EXCERPT PROVIDED section start

5.2. Meteorological Factors Affecting EMS Use Among Pediatric Patients

In our study, the utilization rate of EMS among pediatric patients was greater in the summer than in the winter. Increased outdoor activities during warm seasons is a possible explanation for this trend. Park et al. investigated the incidence patterns of orthopedic fractures according to age and seasons among children and adolescents (21). In their study, fractures of the clavicle, distal humerus, and distal radius were significantly more frequent in summer than in winter. They attributed this to more frequent participation in outdoor activities in summer. In addition, respiratory infections due to viral agents, such as respiratory syncytial virus or influenza, are more prevalent in winter. Patients who visited the ED with respiratory viral infections were less likely to use EMS since they tended to have relatively mild symptoms.

Several previous studies have reported that temperature-related factors can affect ED visit rates (22, 23). According to Ramgopal et al., there is a positive correlation between temperature and hourly EMS use regardless of seasonality (24). As the weather becomes warmer, more people go outside and enjoy physical activities that can increase the risk of trauma. In addition, during heatwaves, when temperatures are extremely high, the number of patients visiting the ED with direct heat-related or renal diseases can increase (25, 26). According to our data, the mean temperature on the day of ED visit was slightly greater in the EMS group than in the non-EMS group; however, the difference was not significant in multivariable analysis.

In contrast to the mean daily temperature, DTR was identified as a significant risk factor for EMS use, except when it is greater than or equal to 15°C. The rate of EMS use tended to be greater on days with higher DTR values than on days with lower DTR values. It has been previously reported that DTR could affect mortality and morbidity associated with cardiovascular and respiratory diseases, especially in children and the elderly (27). This correlation was explained by a mechanism in which the rapid change of temperature increases cardiac output and heart rate, resulting in elevated cardiovascular workload and damage to the respiratory epithelium, leading to bronchospasm and airway inflammation (28, 29).

EXCERPT PROVIDED section end
DATASET EXCERPTS section start

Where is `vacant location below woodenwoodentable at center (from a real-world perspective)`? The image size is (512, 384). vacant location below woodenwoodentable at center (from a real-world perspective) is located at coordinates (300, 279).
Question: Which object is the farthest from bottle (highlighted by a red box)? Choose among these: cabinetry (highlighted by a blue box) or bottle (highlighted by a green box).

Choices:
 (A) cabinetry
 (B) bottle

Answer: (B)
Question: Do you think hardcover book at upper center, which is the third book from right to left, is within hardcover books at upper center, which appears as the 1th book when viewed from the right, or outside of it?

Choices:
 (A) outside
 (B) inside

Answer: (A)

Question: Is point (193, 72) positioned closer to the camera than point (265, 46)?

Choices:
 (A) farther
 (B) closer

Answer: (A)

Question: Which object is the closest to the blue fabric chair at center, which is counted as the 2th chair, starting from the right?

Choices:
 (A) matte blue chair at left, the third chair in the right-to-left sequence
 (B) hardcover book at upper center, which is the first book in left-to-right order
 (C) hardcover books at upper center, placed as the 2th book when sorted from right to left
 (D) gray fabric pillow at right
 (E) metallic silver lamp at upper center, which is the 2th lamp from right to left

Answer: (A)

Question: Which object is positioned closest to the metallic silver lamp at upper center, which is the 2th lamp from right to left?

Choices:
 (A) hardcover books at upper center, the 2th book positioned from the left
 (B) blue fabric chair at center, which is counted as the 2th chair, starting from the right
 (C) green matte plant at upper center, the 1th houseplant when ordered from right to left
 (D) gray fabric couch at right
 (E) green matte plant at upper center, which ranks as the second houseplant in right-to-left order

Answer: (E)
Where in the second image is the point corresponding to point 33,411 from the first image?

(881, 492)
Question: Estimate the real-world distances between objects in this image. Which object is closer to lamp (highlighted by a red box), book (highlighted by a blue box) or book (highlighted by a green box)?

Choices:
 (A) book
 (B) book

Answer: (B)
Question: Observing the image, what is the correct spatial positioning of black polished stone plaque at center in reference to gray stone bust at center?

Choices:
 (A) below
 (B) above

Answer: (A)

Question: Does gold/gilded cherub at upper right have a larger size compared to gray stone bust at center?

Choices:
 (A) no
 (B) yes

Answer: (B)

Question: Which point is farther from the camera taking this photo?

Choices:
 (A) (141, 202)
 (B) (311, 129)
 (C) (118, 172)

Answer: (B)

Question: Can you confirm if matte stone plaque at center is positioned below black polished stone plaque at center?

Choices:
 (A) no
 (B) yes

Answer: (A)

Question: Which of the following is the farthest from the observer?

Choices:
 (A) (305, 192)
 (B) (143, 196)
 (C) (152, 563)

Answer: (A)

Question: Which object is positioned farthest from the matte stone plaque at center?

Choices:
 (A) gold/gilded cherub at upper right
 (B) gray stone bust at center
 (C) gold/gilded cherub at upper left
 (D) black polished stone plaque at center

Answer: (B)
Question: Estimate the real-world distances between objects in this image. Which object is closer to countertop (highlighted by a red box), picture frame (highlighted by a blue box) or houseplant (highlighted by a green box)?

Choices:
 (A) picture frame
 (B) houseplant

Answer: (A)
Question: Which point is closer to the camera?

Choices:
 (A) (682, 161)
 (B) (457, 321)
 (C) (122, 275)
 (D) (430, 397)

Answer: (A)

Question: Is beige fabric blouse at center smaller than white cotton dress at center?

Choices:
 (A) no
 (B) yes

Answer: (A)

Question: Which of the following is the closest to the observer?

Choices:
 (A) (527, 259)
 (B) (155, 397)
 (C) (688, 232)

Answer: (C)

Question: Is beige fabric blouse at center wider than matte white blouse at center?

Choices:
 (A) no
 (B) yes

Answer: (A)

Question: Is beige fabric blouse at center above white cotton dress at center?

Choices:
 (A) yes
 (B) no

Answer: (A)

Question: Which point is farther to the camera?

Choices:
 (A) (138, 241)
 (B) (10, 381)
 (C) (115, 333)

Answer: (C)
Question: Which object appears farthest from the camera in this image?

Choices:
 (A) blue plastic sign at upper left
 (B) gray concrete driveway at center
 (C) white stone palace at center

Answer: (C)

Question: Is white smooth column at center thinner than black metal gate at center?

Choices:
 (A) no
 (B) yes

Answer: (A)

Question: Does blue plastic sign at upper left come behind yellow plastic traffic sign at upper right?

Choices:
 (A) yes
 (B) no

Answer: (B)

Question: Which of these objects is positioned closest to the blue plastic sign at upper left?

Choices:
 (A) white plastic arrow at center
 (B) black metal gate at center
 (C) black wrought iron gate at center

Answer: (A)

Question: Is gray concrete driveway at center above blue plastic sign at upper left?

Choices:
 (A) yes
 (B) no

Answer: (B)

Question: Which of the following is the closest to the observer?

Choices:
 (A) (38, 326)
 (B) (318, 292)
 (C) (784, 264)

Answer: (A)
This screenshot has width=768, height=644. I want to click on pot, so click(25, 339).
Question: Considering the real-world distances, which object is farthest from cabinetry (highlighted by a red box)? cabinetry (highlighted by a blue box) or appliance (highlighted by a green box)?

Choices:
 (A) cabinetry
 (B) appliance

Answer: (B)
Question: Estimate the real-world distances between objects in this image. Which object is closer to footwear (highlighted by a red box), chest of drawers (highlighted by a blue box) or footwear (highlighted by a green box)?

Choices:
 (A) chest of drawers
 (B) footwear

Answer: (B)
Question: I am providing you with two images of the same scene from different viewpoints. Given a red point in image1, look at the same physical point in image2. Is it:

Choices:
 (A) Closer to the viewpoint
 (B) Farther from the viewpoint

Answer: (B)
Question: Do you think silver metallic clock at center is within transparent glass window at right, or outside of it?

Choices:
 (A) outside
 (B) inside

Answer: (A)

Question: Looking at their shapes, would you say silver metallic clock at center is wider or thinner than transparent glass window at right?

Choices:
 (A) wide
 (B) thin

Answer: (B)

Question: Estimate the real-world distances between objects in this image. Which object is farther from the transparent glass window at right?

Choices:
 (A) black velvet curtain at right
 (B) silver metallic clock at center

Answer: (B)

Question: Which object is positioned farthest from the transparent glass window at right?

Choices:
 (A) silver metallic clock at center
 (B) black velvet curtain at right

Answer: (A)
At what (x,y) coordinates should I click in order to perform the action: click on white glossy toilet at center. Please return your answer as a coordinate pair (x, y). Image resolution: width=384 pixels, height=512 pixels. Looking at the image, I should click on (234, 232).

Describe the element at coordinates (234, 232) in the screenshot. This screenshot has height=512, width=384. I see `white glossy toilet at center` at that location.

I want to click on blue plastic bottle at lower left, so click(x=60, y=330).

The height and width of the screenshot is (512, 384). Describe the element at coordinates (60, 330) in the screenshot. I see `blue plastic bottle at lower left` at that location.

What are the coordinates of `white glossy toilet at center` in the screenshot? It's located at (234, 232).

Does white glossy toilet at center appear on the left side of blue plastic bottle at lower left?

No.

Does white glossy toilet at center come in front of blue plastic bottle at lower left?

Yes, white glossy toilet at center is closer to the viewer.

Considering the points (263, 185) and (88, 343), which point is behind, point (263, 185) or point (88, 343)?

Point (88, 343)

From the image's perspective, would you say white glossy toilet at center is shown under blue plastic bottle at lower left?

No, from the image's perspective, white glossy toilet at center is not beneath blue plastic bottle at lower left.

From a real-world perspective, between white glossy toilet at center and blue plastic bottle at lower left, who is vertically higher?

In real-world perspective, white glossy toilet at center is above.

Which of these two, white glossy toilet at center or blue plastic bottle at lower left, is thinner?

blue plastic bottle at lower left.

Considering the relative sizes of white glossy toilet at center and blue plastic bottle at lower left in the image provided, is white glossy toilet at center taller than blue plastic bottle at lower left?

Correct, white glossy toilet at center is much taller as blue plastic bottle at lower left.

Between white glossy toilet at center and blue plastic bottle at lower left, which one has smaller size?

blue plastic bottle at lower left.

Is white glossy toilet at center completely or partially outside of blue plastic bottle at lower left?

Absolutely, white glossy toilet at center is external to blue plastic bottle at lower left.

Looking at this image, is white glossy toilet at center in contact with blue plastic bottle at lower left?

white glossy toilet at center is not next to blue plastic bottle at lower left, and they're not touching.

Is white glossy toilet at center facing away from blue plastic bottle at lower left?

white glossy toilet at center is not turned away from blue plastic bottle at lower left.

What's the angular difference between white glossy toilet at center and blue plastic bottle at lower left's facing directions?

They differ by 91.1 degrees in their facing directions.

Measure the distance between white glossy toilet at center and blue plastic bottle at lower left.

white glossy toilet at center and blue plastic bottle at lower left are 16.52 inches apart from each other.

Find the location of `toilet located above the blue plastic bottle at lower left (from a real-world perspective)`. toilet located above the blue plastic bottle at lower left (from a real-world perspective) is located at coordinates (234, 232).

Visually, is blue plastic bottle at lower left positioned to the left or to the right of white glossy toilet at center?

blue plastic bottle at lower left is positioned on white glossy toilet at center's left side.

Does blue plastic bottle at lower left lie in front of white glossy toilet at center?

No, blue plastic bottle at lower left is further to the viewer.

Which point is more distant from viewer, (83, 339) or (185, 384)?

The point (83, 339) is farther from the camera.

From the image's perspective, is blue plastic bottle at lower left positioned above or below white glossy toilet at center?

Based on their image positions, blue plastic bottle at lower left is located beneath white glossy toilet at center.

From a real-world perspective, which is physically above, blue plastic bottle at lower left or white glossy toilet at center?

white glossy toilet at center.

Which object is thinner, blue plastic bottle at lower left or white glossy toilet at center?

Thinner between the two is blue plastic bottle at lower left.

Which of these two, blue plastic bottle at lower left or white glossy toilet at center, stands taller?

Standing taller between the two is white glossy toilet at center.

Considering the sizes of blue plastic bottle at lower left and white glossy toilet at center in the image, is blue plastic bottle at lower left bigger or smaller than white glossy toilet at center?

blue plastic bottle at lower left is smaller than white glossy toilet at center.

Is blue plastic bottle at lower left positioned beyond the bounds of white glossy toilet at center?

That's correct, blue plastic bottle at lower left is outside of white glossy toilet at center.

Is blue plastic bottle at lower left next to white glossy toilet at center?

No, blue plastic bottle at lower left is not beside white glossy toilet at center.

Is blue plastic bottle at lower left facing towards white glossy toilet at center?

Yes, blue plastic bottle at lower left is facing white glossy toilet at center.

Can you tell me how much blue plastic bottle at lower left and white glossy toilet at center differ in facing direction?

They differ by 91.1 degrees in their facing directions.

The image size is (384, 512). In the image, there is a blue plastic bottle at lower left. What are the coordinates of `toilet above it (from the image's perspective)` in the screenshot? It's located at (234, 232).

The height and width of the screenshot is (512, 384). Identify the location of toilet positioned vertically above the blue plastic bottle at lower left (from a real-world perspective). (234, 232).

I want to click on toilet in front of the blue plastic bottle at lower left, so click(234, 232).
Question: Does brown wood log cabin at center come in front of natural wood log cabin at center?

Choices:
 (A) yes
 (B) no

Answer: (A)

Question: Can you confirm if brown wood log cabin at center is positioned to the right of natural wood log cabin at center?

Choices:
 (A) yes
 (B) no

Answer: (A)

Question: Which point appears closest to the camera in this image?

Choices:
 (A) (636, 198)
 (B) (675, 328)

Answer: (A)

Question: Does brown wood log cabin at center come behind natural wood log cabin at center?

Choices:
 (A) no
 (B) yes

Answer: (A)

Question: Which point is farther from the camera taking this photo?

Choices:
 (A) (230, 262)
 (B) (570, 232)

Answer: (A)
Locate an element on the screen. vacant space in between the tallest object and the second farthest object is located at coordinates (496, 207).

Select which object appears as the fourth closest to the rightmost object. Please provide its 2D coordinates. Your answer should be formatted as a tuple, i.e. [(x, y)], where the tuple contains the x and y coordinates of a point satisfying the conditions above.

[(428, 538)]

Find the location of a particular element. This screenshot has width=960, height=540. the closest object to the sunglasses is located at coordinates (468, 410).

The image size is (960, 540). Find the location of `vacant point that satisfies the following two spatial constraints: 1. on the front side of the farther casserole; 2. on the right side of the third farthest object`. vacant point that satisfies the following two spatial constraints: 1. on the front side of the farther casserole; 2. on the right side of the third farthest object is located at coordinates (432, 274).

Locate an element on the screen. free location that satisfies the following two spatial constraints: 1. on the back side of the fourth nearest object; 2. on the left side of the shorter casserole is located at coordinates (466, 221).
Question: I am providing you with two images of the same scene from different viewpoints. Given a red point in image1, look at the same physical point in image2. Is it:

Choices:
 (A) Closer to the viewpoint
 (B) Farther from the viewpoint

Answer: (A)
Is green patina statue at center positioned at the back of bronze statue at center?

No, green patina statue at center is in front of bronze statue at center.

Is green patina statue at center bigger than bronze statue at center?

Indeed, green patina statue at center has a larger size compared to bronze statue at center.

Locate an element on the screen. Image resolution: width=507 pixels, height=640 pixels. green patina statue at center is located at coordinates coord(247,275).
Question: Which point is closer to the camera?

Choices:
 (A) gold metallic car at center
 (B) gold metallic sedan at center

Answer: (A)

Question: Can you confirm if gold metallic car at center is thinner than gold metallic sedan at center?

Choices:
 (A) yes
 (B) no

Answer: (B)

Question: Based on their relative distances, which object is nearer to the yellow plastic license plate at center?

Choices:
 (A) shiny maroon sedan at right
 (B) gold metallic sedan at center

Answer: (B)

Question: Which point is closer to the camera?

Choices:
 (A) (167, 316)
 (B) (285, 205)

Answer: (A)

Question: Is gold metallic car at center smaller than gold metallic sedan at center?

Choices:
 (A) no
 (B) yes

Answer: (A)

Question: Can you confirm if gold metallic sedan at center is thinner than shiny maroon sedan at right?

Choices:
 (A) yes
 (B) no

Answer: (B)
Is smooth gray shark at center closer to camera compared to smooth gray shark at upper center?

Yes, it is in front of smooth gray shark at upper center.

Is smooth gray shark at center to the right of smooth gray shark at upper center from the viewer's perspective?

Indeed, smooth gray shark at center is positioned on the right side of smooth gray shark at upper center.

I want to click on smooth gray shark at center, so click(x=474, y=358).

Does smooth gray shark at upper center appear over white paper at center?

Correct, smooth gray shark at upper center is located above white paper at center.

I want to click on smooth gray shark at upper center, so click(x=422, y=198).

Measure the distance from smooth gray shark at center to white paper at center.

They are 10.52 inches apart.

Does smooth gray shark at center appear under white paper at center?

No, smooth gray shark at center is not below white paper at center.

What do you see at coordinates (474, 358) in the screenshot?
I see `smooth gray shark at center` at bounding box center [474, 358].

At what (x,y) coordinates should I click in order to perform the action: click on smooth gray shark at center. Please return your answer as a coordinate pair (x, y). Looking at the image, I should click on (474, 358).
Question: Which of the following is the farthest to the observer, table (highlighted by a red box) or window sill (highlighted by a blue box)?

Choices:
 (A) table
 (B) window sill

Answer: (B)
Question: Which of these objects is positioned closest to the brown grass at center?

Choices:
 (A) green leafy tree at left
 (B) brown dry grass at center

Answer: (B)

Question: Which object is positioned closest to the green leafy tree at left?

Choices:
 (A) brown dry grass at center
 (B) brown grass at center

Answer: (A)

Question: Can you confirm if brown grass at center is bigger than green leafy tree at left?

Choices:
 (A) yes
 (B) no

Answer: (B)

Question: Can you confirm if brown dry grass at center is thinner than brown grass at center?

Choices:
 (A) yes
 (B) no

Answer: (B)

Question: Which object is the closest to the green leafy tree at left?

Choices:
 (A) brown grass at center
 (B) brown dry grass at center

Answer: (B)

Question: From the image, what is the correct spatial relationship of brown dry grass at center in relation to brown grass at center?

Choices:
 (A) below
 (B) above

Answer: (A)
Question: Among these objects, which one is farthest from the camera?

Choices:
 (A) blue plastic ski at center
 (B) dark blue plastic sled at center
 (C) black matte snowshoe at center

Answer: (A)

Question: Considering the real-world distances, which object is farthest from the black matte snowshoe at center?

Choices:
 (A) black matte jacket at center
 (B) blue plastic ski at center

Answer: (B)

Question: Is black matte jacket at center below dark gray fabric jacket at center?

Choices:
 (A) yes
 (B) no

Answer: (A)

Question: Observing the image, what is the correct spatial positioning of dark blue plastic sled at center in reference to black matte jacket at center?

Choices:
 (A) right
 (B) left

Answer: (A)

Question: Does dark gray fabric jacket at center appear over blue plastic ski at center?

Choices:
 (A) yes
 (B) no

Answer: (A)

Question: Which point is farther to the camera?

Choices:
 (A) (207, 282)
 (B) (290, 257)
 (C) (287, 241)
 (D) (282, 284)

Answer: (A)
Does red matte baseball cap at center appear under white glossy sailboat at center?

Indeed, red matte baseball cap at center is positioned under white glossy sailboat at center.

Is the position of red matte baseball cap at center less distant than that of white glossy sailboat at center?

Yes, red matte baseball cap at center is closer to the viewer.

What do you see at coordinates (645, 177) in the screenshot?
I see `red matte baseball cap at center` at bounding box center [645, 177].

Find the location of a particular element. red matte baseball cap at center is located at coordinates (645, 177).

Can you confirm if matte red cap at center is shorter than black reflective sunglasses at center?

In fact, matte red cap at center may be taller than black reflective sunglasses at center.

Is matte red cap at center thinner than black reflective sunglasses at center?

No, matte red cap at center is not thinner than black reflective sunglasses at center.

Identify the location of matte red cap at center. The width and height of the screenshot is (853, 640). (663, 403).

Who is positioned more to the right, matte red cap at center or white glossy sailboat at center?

DATASET EXCERPTS section end

• PROBLEM DETAILS: Resume the passage on weather and children's EMS use after its last sentence, keeping the same style.

• ANSWER:
Recently, as interest in the environment has increased, many studies have been conducted on the effects of air pollutants on human health. In particular, the associations between air pollutants and respiratory diseases, such as asthma and respiratory infections, have drawn great attention (30-35). Zheng et al. reported that short-term exposure to air pollutants, including O3, CO, NO2, SO2, PM10, and PM2.5, accounts for increased risks of asthma-related ED visits and hospitalizations (30). In another recent study, elevated concentrations of SO2, NO2, PM10, and PM2.5 but not O3 were associated with increased emergency ambulance calls (35). However, when subgroup analysis was conducted on patients younger than 15 years, only PM2.5 showed statistically significant associations. In our study, concentrations of CO and NO2 were risk factors for EMS use. To the best of our knowledge, few previous studies have evaluated the impacts of air pollutants on patterns of EMS use among pediatric emergency patients.

5.3. Conclusions

Clinical factors of older age, injury rather than disease, and high disease severity are risk factors for EMS use in pediatric patients. We also found that meteorological factors of summer season, heavy rain, and concentrations of O3 and NO2 can increase the rate of EMS use among pediatric patients. Through an additional subgroup analysis, we showed that several meteorological factors can be risk factors for EMS use in pediatric patients who visited the ED due to disease rather than injury. Further research on factors affecting EMS use is needed to improve the quality of EMS.

5.4. Limitations

This study was designed as a retrospective review of patient records. A considerable amount of missing data for KTAS and GCS might have led to bias. Since this was a single-center study, our results might have limited generalizability to other regions or countries. We also did not consider lag effects to reflect the time taken for the meteorological factors to affect disease exacerbation or the incidence of trauma.